The flow to one of the cells was stopped for 36 hours, while normal rotation and pH control were maintained. Once residual NH₃ in the cell was converted, nitrification ceased but resumed immediately when the flow was restarted. Therefore, depriving the biomass of food for 36 hours does not appear to harm the bacteria. During the test, the final stage received very little NH₃ for over a week with no apparent damage to the biomass, which confirms the results of this failure-simulation test.

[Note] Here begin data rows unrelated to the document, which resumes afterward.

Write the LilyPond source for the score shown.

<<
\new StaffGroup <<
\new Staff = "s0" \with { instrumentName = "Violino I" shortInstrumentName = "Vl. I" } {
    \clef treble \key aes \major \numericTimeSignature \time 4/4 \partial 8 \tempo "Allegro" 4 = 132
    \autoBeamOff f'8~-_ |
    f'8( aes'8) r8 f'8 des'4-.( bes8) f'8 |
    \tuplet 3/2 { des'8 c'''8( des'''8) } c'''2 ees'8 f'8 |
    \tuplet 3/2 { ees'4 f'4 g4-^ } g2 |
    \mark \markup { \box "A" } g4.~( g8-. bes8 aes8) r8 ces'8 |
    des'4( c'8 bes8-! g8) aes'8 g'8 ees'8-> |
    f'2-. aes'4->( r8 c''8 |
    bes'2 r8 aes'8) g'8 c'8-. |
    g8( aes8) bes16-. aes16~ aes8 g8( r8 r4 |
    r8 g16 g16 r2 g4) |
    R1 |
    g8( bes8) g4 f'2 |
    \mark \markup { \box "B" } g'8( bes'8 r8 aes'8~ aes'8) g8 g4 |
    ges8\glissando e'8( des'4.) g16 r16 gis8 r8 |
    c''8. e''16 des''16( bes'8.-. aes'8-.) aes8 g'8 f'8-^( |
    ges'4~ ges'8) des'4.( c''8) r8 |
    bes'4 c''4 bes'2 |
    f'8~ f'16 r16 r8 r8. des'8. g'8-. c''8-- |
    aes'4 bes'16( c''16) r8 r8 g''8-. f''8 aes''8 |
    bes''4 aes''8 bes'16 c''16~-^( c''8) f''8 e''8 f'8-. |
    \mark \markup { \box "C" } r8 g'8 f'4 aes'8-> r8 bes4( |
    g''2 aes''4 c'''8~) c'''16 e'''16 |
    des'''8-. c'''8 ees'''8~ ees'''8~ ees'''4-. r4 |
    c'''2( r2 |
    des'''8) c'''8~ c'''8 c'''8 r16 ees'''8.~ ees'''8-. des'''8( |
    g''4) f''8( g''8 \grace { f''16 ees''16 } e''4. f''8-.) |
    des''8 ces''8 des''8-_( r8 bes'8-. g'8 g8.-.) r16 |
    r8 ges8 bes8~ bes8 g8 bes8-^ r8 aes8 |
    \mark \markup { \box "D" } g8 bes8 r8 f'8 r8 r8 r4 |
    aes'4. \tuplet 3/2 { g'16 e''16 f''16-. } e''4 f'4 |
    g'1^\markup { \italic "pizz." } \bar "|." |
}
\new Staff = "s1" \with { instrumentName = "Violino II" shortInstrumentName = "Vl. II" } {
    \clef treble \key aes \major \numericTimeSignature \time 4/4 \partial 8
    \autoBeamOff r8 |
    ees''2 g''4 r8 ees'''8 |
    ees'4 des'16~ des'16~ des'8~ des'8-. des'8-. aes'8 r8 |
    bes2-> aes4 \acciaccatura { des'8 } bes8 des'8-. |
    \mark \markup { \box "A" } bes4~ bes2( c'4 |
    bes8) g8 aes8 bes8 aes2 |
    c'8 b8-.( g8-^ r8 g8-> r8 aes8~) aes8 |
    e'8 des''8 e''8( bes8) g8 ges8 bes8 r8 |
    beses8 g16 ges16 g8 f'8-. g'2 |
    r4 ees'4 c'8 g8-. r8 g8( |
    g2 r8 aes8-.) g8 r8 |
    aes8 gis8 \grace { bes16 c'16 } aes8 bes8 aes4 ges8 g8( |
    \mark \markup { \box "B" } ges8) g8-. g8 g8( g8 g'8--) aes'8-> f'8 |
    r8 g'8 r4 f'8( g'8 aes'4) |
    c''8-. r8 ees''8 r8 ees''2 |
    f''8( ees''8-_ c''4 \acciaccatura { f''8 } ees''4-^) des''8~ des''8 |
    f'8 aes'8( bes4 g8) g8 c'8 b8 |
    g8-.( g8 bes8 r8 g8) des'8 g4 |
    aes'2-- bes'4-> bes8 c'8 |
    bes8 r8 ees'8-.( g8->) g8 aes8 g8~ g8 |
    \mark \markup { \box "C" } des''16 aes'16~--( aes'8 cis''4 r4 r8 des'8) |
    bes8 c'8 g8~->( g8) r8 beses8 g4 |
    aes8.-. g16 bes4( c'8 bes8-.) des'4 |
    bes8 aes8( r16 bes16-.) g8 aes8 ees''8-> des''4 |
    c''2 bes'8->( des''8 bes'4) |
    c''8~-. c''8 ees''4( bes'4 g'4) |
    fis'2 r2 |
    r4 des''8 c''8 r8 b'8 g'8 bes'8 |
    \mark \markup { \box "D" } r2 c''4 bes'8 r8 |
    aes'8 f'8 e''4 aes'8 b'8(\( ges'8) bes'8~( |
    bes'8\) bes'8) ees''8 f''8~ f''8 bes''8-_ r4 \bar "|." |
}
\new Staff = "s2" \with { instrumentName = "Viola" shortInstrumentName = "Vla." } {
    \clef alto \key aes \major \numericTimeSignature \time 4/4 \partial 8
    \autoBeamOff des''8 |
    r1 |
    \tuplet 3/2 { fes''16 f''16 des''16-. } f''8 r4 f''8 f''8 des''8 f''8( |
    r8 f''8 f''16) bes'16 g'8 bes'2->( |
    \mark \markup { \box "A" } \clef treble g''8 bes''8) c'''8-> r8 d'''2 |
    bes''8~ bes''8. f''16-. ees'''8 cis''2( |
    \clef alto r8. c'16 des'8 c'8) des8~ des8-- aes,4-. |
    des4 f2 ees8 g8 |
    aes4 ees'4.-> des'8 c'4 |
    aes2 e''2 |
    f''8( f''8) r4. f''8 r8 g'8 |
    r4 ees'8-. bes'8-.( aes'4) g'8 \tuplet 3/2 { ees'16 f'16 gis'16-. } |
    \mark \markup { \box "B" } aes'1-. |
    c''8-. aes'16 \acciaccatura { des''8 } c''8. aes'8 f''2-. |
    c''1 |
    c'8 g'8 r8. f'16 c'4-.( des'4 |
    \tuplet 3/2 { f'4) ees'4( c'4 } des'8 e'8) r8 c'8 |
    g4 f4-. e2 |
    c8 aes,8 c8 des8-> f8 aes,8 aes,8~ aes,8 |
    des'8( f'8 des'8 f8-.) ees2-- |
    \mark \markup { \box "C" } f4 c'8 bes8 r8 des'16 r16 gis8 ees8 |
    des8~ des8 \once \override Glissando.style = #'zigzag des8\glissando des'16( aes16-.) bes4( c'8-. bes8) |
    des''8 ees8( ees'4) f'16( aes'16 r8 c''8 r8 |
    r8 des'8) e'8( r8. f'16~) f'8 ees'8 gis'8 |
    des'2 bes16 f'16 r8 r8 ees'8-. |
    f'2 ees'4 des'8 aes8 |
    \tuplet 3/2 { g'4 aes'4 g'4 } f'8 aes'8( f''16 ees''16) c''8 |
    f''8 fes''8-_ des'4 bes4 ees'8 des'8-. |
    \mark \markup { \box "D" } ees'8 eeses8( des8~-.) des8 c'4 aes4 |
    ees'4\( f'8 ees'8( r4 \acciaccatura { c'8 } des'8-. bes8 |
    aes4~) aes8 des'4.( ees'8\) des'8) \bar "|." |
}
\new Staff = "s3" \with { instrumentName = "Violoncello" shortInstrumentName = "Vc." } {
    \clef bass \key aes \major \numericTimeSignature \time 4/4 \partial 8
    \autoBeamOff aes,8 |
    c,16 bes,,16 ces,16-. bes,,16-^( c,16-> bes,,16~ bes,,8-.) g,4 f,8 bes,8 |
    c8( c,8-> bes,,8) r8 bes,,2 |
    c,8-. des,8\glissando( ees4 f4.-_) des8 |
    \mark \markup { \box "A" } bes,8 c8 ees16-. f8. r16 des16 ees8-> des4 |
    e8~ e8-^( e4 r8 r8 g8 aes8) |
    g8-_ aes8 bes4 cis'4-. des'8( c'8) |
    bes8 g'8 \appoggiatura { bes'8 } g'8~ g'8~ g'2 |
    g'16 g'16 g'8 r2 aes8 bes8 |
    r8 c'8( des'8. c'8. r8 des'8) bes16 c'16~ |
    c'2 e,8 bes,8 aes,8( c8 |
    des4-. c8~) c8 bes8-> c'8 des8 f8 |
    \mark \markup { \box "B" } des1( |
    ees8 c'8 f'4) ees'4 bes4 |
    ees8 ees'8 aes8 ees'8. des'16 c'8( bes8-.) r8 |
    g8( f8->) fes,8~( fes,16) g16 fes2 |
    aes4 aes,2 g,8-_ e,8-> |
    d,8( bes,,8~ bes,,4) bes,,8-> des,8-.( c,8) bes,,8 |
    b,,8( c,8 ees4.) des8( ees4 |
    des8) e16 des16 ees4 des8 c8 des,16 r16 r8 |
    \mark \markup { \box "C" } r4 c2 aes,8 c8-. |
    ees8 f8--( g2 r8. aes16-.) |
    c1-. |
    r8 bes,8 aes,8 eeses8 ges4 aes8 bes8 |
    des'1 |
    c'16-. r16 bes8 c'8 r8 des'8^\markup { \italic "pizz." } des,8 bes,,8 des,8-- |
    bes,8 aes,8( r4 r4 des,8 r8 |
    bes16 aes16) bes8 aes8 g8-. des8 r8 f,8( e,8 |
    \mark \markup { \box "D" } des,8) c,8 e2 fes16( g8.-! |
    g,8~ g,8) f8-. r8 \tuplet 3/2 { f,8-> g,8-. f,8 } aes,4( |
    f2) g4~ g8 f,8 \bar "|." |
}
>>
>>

Prior to a blast-furnace blow out, potassium cyanide was gradually added to the RBC influent. The concentration of free CN in the influent was increased to 27 mg/l over a 25-day period, and consequently additional cyanide-degrading bacteria developed in the biomass with no effect on the nitrifying bacteria. During the blow out, the free CN concentration in the recycle water increased from 0.1 to l6 mg/l and flow of recycle water to the RBC was maintained. The addition of potassium cyanide was stopped and nitrification continued.

To determine the effect of a blow out on an unacclimatized fixed film biological system, potassium cyanide was added to one of the RBC cells at a rate that simulated the CN concentration encountered during a blow out. The CN level in the RBC influent was increased from 0 to 16 mg/l over a 20-hour period. Two hours into the test, nitrification ceased and the free CN concentration in the tank peaked at 2.1 mg/l after six hours of potassium cyanide addition. After the addition of potassium cyanide was stopped, and the free cyanide concentration returned to previous levels, nitrification resumed with no indication of biomass damage.

Accordingly, CN causes a temporary loss of nitrification and ammonia breakthrough can occur. However, the fixed film biological system can be acclimatized to CN increases experienced during a blast-furnace blow out by the gradual addition of free cyanide, e.g. potassium cyanide, about one week prior to the blow out.